- A valorização da bolsa brasileira tem sido sustentada pelo fluxo externo, mesmo com guerra, inflação alta, juros elevados e eleições incertas.
- Felipe Guerra, da Legacy Capital, afirma que a alta não reflete melhora da economia doméstica e que a saída de estrangeiros provocaria queda do mercado.
- Com Selic em 14,5%, a renda fixa ainda oferece retornos maiores que o potencial de valorização das ações, reduzindo o apetite de investidores locais.
- O fluxo estrangeiro vem capturando posição diária em ações locais, enquanto o investidor doméstico reduz a exposição; o movimento é visto como ajuste global de portfólio.
- A Legacy privilegia exposição internacional, especialmente nos EUA e em tecnologia/AI, mantendo posição mais contida na bolsa brasileira, e ajusta estratégias de renda fixa e câmbio conforme inflação e commodities.
O mercado acionário brasileiro opera perto de máximas históricas, sustentado pelo fluxo de capital estrangeiro em meio a guerra, inflação alta, juros elevados e eleições ainda incertas. A avaliação é de Felipe Guerra, sócio-fundador da Legacy Capital, gestora com cerca de R$ 15 bilhões sob gestão.
Para Guerra, o desempenho recente dos ativos locais não reflete melhora estrutural da economia, e sim a presença de investidores externos buscando diversificação. Segundo ele, “se o estrangeiro for embora, a bolsa despenca”.
Ao Café com Investidor, Guerra ressaltou que o investidor doméstico está afastado da bolsa por conta de juros reais elevados. Com a Selic em 14,5%, a renda fixa oferece retornos relevantes frente ao potencial de ações.
O espaço que fica para o investidor local vem sendo preenchido por estrangeiros, que compram quase diariamente enquanto o local resgata fundos de ações. Guerra aponta que o movimento é um ajuste global de portfólio, não uma aposta específica no Brasil.
Contexto externo e impacto no portfólio
Guerra afirma que a alta não é um fenômeno isolado; países produtores de commodities, como Chile, Colômbia e México, também se beneficiam do cenário internacional. O Brasil, segundo ele, foi favorecido por fatores externos sem ações próprias que justificassem a valorização.
O conflito no Oriente Médio elevou preços de petróleo e outras commodities, melhorando termos de troca e limitando impactos sobre câmbio e bolsa. “O Brasil passou relativamente ileso na renda variável e na moeda desde o início da guerra”, disse.
Inflação, juros e cenário para 2025
O efeito mais relevante, segundo o gestor, é sobre a inflação e o espaço de atuação da política monetária. A elevação do petróleo levou a revisões de projeção inflacionária, reduzindo o espaço para cortes da Selic. A Legacy já trabalha com uma redução de 250 a 300 pontos-base, ante cenário anterior de afrouxamento mais intenso.
Política e eleições
Além do cenário externo, o calendário político adiciona incerteza. As eleições presidenciais de 2026 ainda não estão totalmente precificadas, conforme Guerra. Apesar de inflação controlada e baixo desemprego, o ambiente político é visto como competitivo.
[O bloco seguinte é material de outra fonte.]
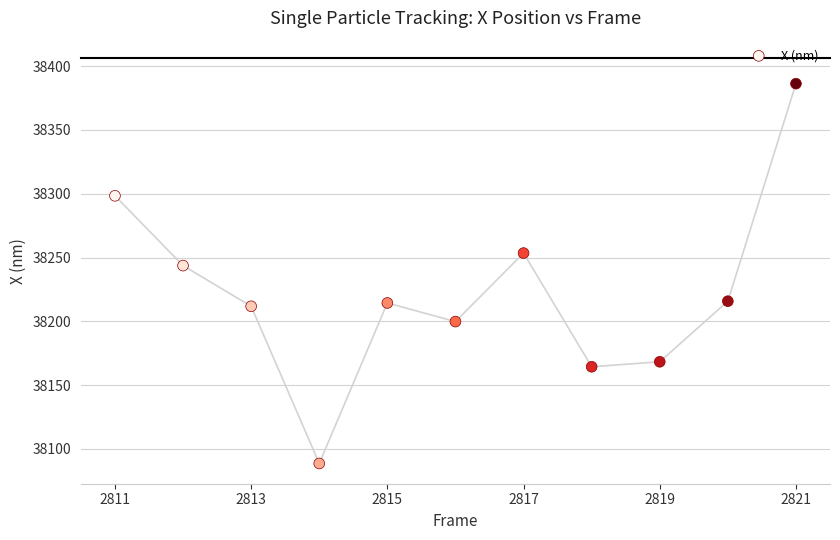

What is the average X value?

2816.0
Estratégia de gestão da Legacy
Diante dessas variáveis, a Legacy estruturou um portfólio com maior exposição internacional. Agestora mantém posições compradas em bolsas globais, com foco nos Estados Unidos, e em empresas ligadas à tecnologia associada à IA, semicondutores, memória e energia.
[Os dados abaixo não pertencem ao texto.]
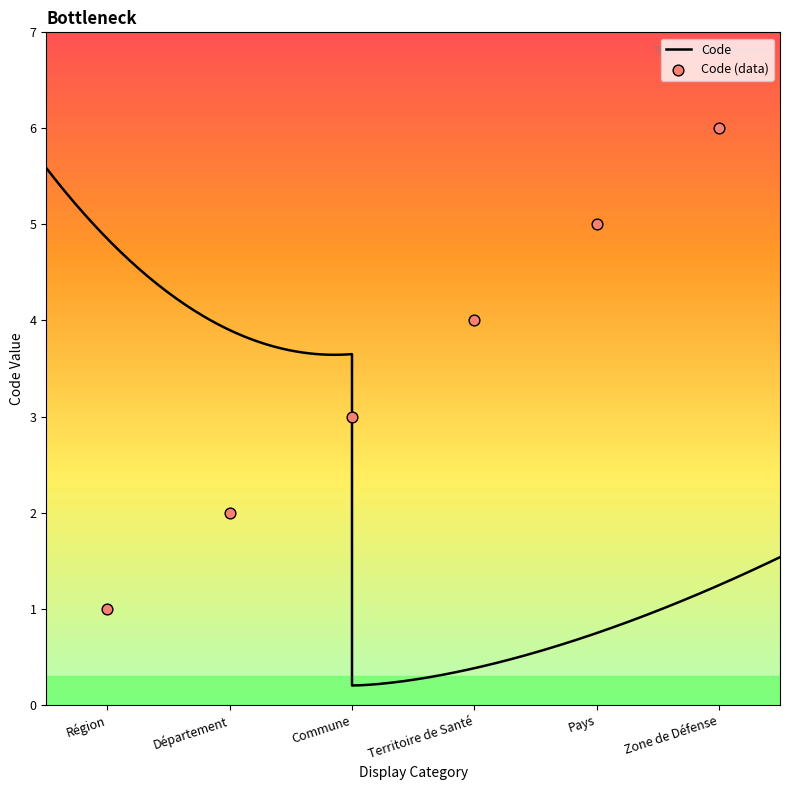

What is the change in value from Région to Pays?

+4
No Brasil, a exposição é menor e considerada tática, condicionada à continuidade do fluxo estrangeiro. “É muito difícil ficar contra o fluxo”, afirma. A estratégia é acompanhar o movimento enquanto ele persistir.
Na renda fixa local, a preferência fica por posições que possam se beneficiar de queda na inflação implícita, enquanto no câmbio a planilha envolve comprar moedas de países favorecidos por preços de commodities e vendê-las quando o petróleo pesa menos.